Set forth below is the text of a comment that I recently posted to the discussion thread for another blog entry at this site:
“The amnesty will let a lot of people off the criminal hook while containing funding to aid the transition to Valuation-Informed Indexing.”
So, you believe there will be Federal money spent to promote VII?
The economic crisis that was caused by the promotion of Buy-and-Hold “strategies” is the #1 public policy issue of our time. It is scaring millions of people that their economic circumstances are getting worse and worse at a time when they should be getting better and better. Our economic system is working. It is producing huge advances in productivity. But the money is not finding its way into the pockets of the millions of hard-working middle-class people who produced it. It is all being funneled through the miracle of Buy-and-Hold into the pockets of a small number of Wall Street Con Men. And we are seeing political frictions on both the left and the right as a result. These frictions will worsen with another huge price crash.
We are going to have to do everything we can as a society to open up some space for accurate and honest presentations of what the last 36 years of peer-reviewed research tells us about how stock investing works. There was a time when we did not spend Federal money on environmentalism. We do today. There was a time when we did not spend Federal money on education. We do today.. There was a time when we did not spend Federal money on anti-discrimination efforts. We do today. So, yes, I think it is entirely possible that we will elect as a society to spend Federal money to assure that nothing like this current bull market (and the massive act of financial fraud that keeps it going) ever happens again. I could see that happening.
I am someone who believes that Federal programs that are well-intentioned can get out of hand because, once they are put in place, they are not monitored carefully and there is a gradual drifting away from the original purpose. So, personally, I would prefer seeing this done though the private sector. There are huge amounts of money to be made giving accurate and honest and research-based investing advice. Once we begin enforcing the laws against financial fraud, everybody in this field is going to be presenting himself as a Valuation-Informed Indexer and the word re what works will spread quickly. We have seen on the various boards that the hunger for honest investing advice is HUGE. So we can easily get the job done without the adoption of any Federal programs.

_ _ _ _

*Given request 1*
In the comment on Valuation-Informed Indexing, what does the writer call the #1 public policy issue of our time?
*Given request 2*
List each area that the comment on Valuation-Informed Indexing says once received no Federal money but does today.

*Supplied data*
_ _ _ _

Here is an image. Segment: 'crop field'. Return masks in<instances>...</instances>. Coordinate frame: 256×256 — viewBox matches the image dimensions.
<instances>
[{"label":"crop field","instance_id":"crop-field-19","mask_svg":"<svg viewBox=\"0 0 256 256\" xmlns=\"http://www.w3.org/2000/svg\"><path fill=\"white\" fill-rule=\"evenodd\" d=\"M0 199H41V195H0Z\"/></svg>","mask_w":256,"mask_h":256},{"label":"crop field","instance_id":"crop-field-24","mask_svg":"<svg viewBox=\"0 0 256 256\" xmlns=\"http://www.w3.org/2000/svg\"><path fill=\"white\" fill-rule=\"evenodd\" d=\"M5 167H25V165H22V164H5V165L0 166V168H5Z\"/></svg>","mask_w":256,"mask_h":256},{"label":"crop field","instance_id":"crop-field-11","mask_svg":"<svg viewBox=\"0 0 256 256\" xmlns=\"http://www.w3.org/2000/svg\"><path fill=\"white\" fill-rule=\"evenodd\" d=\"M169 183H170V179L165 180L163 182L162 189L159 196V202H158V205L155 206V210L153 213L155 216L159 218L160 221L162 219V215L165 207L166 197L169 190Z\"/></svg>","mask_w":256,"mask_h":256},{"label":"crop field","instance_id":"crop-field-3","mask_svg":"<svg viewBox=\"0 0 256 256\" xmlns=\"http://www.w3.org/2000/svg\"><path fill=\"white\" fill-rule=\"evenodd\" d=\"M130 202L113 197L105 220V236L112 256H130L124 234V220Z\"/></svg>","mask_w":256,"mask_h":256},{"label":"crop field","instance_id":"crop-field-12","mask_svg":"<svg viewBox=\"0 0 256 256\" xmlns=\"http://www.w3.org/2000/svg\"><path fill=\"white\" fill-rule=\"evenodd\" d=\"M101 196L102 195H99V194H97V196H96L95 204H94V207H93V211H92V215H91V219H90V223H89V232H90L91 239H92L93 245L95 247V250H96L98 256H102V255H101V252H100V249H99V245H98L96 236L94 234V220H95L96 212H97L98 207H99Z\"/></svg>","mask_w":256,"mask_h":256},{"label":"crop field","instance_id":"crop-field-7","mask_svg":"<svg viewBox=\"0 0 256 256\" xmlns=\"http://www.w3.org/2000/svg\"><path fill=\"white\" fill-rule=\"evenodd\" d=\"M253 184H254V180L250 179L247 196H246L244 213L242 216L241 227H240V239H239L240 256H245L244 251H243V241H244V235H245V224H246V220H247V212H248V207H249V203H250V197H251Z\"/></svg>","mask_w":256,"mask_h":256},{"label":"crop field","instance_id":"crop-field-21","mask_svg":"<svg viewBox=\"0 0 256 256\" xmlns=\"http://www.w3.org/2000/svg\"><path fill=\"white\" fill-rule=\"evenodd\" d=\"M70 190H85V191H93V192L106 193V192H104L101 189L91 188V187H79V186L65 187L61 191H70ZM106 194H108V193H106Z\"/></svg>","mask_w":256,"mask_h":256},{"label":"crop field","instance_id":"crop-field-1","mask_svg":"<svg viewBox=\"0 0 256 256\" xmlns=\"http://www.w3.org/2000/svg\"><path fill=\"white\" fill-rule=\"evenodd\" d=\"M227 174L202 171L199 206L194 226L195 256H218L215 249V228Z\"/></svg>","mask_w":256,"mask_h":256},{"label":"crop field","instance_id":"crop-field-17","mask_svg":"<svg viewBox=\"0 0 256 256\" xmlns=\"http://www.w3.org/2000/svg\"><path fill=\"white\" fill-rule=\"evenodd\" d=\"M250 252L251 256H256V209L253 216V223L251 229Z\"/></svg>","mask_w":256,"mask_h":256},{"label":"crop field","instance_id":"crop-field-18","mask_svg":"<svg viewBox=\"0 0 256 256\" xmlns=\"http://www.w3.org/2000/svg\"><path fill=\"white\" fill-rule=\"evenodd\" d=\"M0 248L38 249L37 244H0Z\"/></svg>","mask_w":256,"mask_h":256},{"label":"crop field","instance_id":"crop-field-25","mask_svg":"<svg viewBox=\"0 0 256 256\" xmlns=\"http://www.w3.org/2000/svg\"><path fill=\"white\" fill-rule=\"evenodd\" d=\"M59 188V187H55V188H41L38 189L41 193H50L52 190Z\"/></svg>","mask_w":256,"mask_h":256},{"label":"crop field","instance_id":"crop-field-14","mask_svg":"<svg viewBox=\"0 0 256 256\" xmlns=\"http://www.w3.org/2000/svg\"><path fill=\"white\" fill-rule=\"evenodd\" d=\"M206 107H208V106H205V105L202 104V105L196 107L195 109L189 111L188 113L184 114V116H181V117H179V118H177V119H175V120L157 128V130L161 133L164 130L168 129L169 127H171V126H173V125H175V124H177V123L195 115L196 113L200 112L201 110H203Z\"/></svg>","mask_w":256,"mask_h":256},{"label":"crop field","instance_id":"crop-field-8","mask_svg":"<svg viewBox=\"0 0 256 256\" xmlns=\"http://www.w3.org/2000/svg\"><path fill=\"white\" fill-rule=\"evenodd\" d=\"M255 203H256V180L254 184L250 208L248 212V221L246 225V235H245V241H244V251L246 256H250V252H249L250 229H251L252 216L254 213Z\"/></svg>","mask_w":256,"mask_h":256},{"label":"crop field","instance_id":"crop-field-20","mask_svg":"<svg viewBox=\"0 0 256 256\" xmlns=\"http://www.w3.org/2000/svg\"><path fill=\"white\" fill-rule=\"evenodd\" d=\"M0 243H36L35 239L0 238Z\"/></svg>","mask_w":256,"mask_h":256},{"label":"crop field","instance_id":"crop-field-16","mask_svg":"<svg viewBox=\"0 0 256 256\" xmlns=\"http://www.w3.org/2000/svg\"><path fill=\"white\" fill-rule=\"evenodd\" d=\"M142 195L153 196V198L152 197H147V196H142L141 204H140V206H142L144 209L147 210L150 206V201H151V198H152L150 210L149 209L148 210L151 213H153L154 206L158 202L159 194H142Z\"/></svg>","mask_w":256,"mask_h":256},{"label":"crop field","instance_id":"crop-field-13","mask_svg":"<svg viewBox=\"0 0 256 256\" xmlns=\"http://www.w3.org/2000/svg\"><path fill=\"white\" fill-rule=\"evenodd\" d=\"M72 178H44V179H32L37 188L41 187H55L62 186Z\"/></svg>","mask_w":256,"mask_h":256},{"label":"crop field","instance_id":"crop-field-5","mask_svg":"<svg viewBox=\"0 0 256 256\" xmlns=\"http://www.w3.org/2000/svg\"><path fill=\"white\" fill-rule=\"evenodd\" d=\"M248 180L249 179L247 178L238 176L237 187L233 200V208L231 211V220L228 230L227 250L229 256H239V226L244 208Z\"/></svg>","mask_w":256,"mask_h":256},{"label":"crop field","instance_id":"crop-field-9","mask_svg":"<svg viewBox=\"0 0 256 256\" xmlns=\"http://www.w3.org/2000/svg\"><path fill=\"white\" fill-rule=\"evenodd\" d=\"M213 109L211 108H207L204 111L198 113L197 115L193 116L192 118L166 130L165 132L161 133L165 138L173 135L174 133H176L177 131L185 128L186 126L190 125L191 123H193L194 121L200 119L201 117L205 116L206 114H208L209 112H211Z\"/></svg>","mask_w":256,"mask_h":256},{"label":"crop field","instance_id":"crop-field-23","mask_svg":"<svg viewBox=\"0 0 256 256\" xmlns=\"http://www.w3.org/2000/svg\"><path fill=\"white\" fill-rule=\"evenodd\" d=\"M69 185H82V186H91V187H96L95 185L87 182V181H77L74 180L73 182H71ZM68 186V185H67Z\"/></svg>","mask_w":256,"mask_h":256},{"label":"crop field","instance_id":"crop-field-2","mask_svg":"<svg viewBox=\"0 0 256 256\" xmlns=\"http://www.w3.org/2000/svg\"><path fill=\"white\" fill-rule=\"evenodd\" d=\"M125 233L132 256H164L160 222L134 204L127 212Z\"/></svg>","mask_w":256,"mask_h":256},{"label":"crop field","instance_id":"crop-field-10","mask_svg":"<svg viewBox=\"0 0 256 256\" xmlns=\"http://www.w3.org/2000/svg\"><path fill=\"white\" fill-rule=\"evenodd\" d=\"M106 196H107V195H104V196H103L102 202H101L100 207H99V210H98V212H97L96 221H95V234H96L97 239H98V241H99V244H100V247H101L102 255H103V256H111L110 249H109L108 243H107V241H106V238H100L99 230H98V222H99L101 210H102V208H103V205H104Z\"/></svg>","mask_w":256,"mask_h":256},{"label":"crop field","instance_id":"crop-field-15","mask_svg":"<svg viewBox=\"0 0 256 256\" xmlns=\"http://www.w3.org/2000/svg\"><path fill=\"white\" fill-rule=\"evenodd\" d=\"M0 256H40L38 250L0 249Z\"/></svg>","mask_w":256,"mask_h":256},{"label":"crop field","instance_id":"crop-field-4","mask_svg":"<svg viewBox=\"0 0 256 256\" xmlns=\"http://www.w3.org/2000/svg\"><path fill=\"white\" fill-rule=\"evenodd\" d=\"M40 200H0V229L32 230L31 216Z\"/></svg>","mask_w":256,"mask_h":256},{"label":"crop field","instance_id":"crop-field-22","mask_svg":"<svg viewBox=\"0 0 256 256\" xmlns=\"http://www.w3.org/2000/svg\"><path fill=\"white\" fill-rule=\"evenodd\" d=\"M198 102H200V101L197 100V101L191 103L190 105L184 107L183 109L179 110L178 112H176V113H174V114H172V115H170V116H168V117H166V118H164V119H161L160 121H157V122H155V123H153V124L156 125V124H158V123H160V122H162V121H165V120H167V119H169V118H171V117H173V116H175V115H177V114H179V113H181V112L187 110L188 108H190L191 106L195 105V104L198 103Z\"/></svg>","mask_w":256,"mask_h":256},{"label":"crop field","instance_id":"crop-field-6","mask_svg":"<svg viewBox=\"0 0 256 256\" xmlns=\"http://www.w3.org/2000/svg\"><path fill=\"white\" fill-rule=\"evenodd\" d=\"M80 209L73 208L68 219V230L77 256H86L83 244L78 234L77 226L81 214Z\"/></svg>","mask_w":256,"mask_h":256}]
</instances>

_ _ _ _

*Complete response 1*
The economic crisis caused by the promotion of Buy-and-Hold "strategies."

*Complete response 2*
Environmentalism, education, and anti-discrimination efforts.